Why it matters: The findings suggest that the labor market is even tighter than many realize. Pay is better, especially for those at the bottom of the wage scale — and that means people aren't as desperate for more hours or a second job.
- "They had to work longer hours [before] because they were making lower wages," said economist Ayşegül Şahin, one of the paper's co-authors and a professor at the University of Texas, Austin.
By the numbers: Hourly pay is up 5.1% over the last year, according to the latest numbers from the Labor Department, higher than it's been in years.
- Lower-paying industries are seeing bigger raises; in leisure and hospitality, wages were up 14%, a recent Washington Post analysis found.
- The bigger chains are paying rates no one could've imagined pre-pandemic, like Target offering $24 an hour for certain jobs.
The big picture: This jobs recovery is very different from what happened after the financial crisis when pay stagnated and people couldn't find enough hours or the right jobs. There's less mismatch now.
- Back then, part-timers wanted full-time work. Baristas wanted to be editorial assistants, etc.
Where it stands: While this trend is good for workers, companies throughout the economy still face crippling worker shortages. And, as this study makes clear, at some point raising pay might actually make shortages worse!
- Meanwhile, some economists worry that ever-higher wages could contribute to more inflation.
- Oh, and, there are more jobs available than people to hire, as WSJ's Justin Lahart points out.
How it works: Şahin started surveying Americans about their desired work hours back in 2013 when she was a researcher at the Federal Reserve Bank of New York, as part of its Survey of Consumer Expectations.

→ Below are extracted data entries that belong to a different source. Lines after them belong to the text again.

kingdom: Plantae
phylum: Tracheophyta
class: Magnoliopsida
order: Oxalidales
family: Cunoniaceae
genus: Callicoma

- They asked people: “Assuming you could find additional work, how many hours would you want to work?” They also asked how many hours they actually worked.
- It's a broader way of looking at the potential labor force than the actual labor force participation rate, which only includes those working or actively looking for work and doesn't distinguish between part-time and full-time.
- This survey loops in students, retirees or those out of the workforce for longer — who might be ready to jump back in if given a good opportunity.
The bottom line: There is not a lot of "slack" in this labor market. Most folks are working about as much as they want.